Google’s DeepMind said that the company has developed an artificial intelligence model called RoboCat, which can control different robot arms to perform a series of tasks. That alone isn’t particularly novel, but DeepMind claims the model is the first to be able to solve and adapt to multiple tasks, and to do so using different, real-world robots.
RoboCat was inspired by Gato, another DeepMind AI model that can analyze and process text, images, and events. RoboCat’s training data includes images and motion data of simulated and real robots from other robot control models in virtual environments, human-controlled robots, and previous versions of RoboCat itself.
“We demonstrated that a single large model can resolve diverse tasks and can quickly adapt to new tasks and entities.”
It is noticed that in order to train RoboCat, DeepMind researchers first collected 100 to 1,000 demonstrations of each task or robot in a simulated or real environment using a human-controlled robotic arm. For example, having a robotic arm pick up gears or stack blocks, etc. They then fine-tuned RoboCat, creating a specialized “derived” model on each task and practicing it an average of 10,000 times. By using the data generated by the derivative model and the demonstration data, the researchers continuously expanded RoboCat’s training data set and trained new versions of RoboCat.
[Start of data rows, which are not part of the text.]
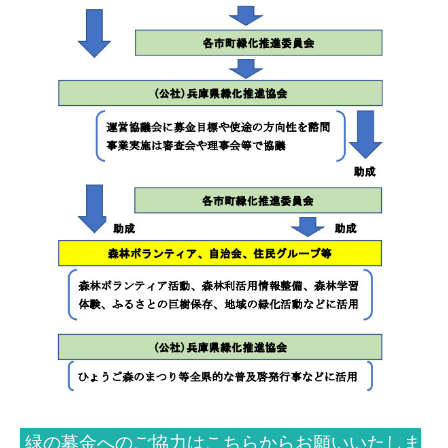
緑の募金へのご協力はこちらからお願いいたしま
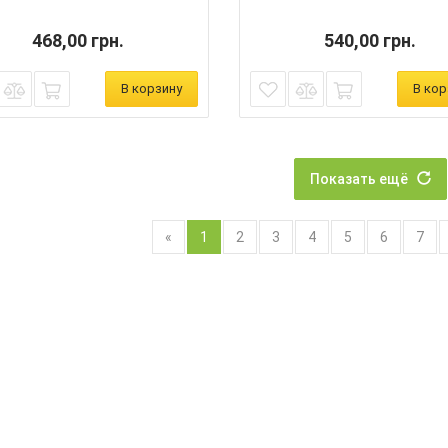
468,00 грн.
540,00 грн.
В корзину
В кор
Показать ещё
«
1
2
3
4
5
6
7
The final version of RoboCat was trained on a total of 253 tasks and tested on 141 variants of these tasks in both simulation and the real world. DeepMind claims that RoboCat learned to operate different types of robotic arms after observing 1,000 human-controlled demonstrations collected over several hours. While RoboCat has been trained on four robots with two-claw arms, the model can be adapted to a more complex arm with a three-finger gripper and twice as controllable inputs.
Even so, RoboCat’s success rate on different tasks in DeepMind’s tests varied widely, ranging from a low of 13 percent to a high of 99 percent. This is with 1000 demonstrations in the training data; if the number of demonstrations is halved, the success rate is reduced accordingly. In some cases, though, DeepMind claims that RoboCat only needs to observe 100 demonstrations to learn new tasks.
Alex Lee believes that RoboCat may make it easier to solve new tasks. “Given a certain number of demonstrations of new tasks, RoboCat can fine-tune to new tasks and can self-generate more data to improve further,” he added.
In the future, the research team aims to reduce the number of demonstrations needed to teach RoboCat a new task to fewer than 10.